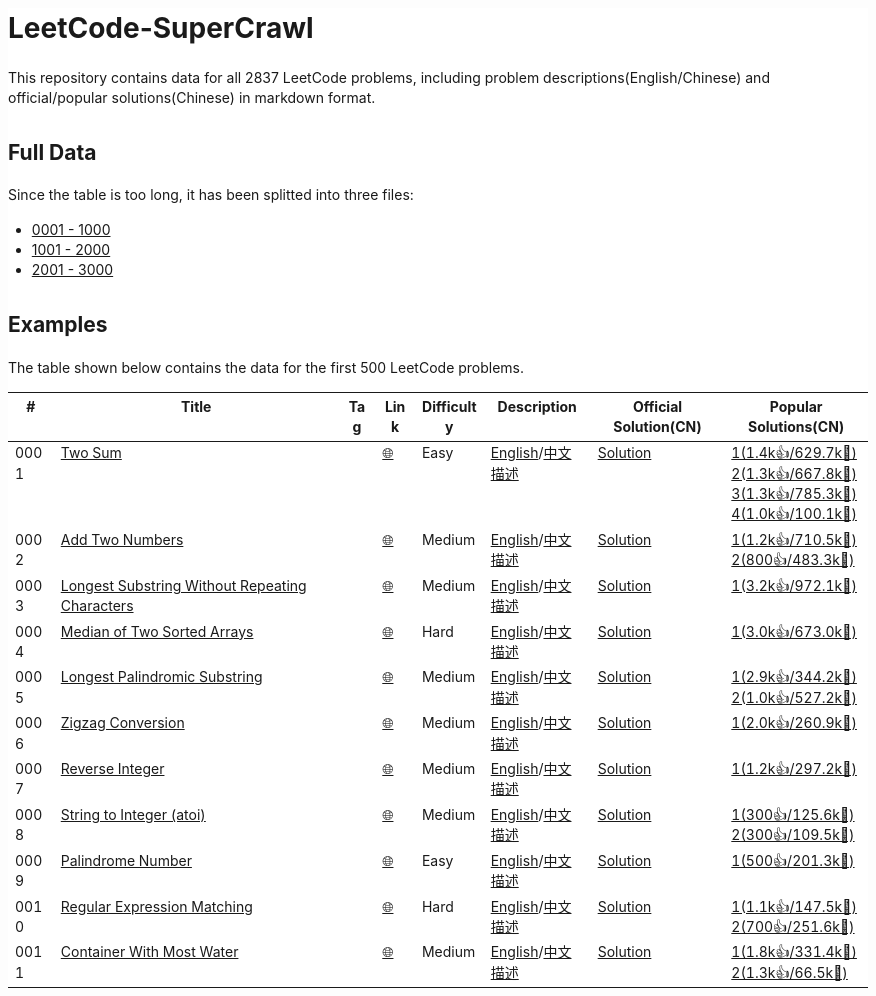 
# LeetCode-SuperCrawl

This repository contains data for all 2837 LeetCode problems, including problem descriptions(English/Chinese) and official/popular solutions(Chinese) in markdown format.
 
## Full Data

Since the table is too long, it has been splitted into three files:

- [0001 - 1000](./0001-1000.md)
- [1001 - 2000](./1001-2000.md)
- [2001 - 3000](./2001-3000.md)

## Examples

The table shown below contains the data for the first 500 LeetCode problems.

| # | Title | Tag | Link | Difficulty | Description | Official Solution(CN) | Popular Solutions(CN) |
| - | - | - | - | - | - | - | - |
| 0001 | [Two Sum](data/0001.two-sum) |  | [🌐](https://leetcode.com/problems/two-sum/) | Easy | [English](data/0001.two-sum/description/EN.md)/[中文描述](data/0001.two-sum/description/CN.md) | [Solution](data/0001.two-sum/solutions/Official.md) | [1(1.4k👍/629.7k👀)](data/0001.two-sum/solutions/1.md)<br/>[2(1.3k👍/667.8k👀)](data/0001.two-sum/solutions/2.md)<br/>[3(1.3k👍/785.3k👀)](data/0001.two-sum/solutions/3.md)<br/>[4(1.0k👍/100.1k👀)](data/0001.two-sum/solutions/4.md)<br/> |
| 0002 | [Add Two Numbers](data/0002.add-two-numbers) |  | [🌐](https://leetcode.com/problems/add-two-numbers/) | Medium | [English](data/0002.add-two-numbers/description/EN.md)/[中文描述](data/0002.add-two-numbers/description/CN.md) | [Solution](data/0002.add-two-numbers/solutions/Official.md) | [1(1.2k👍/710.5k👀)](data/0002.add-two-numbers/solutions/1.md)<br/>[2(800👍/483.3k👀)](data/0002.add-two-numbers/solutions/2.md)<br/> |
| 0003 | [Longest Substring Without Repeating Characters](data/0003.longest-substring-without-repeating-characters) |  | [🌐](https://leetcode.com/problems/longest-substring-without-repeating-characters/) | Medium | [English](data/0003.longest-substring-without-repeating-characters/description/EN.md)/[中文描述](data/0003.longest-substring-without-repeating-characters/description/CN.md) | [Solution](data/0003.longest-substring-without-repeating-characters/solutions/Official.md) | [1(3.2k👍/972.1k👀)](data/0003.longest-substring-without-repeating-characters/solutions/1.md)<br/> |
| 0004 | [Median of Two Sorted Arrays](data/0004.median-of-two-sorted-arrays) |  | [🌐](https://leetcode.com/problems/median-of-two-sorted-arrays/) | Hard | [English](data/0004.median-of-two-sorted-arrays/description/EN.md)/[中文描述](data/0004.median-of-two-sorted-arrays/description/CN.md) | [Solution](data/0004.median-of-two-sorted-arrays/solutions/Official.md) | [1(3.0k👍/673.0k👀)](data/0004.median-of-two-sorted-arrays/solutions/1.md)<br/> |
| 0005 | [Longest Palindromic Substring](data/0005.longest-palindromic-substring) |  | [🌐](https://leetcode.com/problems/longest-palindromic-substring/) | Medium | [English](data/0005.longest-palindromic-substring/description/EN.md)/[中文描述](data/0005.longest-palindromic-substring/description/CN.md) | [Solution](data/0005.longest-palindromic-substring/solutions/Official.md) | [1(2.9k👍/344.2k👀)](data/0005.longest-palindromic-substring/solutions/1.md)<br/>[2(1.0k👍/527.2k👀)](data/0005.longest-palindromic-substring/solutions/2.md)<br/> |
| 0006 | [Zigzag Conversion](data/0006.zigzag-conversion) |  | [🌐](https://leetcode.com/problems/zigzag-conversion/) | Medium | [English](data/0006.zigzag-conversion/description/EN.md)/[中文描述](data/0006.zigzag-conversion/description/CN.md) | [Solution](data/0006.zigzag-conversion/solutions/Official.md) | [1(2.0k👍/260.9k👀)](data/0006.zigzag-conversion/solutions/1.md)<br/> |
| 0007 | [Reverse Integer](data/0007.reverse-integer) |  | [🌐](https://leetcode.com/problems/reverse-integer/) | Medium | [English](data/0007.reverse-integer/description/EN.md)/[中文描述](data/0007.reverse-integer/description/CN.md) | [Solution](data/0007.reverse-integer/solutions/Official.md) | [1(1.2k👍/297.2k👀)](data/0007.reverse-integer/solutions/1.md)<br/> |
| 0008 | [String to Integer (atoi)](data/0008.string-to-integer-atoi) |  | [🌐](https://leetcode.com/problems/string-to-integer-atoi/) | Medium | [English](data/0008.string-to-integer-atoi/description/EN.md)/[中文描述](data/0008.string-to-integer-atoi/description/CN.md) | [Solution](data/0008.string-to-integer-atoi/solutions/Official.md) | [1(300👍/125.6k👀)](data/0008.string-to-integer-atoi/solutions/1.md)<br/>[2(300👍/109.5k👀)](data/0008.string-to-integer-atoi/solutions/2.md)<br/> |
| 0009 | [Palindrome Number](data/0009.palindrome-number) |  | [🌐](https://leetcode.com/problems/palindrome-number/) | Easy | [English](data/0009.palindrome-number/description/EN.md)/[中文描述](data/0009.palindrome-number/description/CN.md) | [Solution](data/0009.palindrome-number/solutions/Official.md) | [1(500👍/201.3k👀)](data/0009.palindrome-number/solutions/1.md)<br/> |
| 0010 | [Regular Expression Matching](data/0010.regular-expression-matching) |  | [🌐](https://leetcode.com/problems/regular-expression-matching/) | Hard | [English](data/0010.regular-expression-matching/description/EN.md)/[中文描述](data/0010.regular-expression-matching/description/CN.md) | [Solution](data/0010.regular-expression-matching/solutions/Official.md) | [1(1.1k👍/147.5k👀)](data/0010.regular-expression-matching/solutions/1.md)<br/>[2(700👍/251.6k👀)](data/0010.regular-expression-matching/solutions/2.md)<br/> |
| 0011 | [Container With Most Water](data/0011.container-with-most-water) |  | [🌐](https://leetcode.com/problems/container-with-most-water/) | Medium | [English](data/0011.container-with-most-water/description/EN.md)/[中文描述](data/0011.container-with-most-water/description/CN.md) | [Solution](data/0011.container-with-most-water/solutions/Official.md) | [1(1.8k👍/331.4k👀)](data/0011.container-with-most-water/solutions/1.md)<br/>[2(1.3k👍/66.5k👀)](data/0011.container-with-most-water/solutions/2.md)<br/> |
* * *
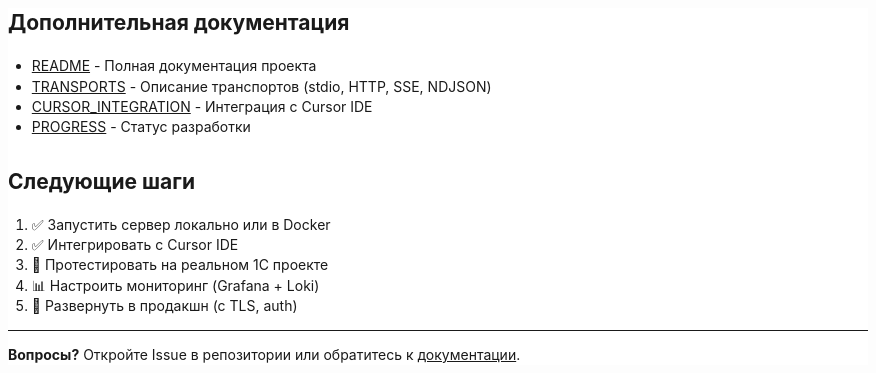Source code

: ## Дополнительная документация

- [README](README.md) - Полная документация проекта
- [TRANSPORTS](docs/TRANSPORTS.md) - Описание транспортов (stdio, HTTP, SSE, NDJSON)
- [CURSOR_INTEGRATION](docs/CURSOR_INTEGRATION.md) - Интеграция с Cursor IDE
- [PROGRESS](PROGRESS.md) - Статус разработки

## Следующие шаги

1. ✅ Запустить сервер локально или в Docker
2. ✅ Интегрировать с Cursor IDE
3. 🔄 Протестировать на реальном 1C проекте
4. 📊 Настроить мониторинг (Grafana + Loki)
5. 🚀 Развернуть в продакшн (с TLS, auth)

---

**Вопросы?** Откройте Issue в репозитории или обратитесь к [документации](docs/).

*Your instructions*: Output everything from the line containing "1. ✅ Запустить сервер локально или в Docker" down to the line containing "обратитесь к [документации](docs/).", both included, reproducing each line unchanged.

*Result*:
1. ✅ Запустить сервер локально или в Docker
2. ✅ Интегрировать с Cursor IDE
3. 🔄 Протестировать на реальном 1C проекте
4. 📊 Настроить мониторинг (Grafana + Loki)
5. 🚀 Развернуть в продакшн (с TLS, auth)

---

**Вопросы?** Откройте Issue в репозитории или обратитесь к [документации](docs/).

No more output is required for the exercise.